Reproduce the material from its first line through the line containing "bewustwording. Dit proces", replacing "managementcoach" with "loopbaancoach" and leaving everything else unchanged.

:: EXCERPTED DATA

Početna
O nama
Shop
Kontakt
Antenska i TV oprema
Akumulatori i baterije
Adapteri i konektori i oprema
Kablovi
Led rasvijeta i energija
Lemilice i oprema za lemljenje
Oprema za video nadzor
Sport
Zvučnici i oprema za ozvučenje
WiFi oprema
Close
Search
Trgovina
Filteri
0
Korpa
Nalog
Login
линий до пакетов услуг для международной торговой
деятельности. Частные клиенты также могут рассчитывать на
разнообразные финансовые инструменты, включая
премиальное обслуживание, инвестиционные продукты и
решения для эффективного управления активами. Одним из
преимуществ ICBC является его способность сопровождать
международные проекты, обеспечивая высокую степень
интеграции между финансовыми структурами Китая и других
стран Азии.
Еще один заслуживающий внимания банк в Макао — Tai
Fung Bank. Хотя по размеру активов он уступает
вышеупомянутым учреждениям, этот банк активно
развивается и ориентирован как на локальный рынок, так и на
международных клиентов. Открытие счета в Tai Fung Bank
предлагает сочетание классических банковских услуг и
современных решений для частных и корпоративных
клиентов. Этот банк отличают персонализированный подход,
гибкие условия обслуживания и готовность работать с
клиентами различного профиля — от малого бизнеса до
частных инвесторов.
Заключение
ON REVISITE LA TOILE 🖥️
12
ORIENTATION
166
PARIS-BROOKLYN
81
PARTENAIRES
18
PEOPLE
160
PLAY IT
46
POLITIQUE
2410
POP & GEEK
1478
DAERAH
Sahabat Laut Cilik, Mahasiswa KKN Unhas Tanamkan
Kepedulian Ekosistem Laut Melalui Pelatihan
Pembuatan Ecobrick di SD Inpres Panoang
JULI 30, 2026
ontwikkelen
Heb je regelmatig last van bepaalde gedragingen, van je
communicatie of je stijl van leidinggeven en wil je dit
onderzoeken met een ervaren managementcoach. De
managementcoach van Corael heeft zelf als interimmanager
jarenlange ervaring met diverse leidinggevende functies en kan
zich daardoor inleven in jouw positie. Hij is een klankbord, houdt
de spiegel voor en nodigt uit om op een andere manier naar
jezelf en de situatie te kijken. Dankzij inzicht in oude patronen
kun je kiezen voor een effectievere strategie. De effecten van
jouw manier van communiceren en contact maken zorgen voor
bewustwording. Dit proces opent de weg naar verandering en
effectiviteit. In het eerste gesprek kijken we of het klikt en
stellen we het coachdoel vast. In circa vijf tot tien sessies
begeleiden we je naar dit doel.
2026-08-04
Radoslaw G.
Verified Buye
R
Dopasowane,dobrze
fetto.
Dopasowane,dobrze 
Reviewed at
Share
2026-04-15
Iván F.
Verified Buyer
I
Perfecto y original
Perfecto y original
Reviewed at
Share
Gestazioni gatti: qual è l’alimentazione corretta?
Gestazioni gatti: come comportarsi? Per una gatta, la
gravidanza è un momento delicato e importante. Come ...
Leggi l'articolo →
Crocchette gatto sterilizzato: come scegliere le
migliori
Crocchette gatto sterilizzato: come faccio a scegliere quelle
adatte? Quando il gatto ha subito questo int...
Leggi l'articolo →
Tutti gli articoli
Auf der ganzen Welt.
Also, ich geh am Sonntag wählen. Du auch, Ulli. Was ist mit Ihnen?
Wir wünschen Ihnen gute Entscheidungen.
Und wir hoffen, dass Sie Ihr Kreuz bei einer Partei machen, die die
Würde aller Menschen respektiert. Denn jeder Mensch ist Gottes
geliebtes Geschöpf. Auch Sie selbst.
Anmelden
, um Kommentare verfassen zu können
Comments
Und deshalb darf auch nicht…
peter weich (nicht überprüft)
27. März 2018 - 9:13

::::

→ EXERCISE SOLUTION
Početna
O nama
Shop
Kontakt
Antenska i TV oprema
Akumulatori i baterije
Adapteri i konektori i oprema
Kablovi
Led rasvijeta i energija
Lemilice i oprema za lemljenje
Oprema za video nadzor
Sport
Zvučnici i oprema za ozvučenje
WiFi oprema
Close
Search
Trgovina
Filteri
0
Korpa
Nalog
Login
линий до пакетов услуг для международной торговой
деятельности. Частные клиенты также могут рассчитывать на
разнообразные финансовые инструменты, включая
премиальное обслуживание, инвестиционные продукты и
решения для эффективного управления активами. Одним из
преимуществ ICBC является его способность сопровождать
международные проекты, обеспечивая высокую степень
интеграции между финансовыми структурами Китая и других
стран Азии.
Еще один заслуживающий внимания банк в Макао — Tai
Fung Bank. Хотя по размеру активов он уступает
вышеупомянутым учреждениям, этот банк активно
развивается и ориентирован как на локальный рынок, так и на
международных клиентов. Открытие счета в Tai Fung Bank
предлагает сочетание классических банковских услуг и
современных решений для частных и корпоративных
клиентов. Этот банк отличают персонализированный подход,
гибкие условия обслуживания и готовность работать с
клиентами различного профиля — от малого бизнеса до
частных инвесторов.
Заключение
ON REVISITE LA TOILE 🖥️
12
ORIENTATION
166
PARIS-BROOKLYN
81
PARTENAIRES
18
PEOPLE
160
PLAY IT
46
POLITIQUE
2410
POP & GEEK
1478
DAERAH
Sahabat Laut Cilik, Mahasiswa KKN Unhas Tanamkan
Kepedulian Ekosistem Laut Melalui Pelatihan
Pembuatan Ecobrick di SD Inpres Panoang
JULI 30, 2026
ontwikkelen
Heb je regelmatig last van bepaalde gedragingen, van je
communicatie of je stijl van leidinggeven en wil je dit
onderzoeken met een ervaren loopbaancoach. De
loopbaancoach van Corael heeft zelf als interimmanager
jarenlange ervaring met diverse leidinggevende functies en kan
zich daardoor inleven in jouw positie. Hij is een klankbord, houdt
de spiegel voor en nodigt uit om op een andere manier naar
jezelf en de situatie te kijken. Dankzij inzicht in oude patronen
kun je kiezen voor een effectievere strategie. De effecten van
jouw manier van communiceren en contact maken zorgen voor
bewustwording. Dit proces opent de weg naar verandering en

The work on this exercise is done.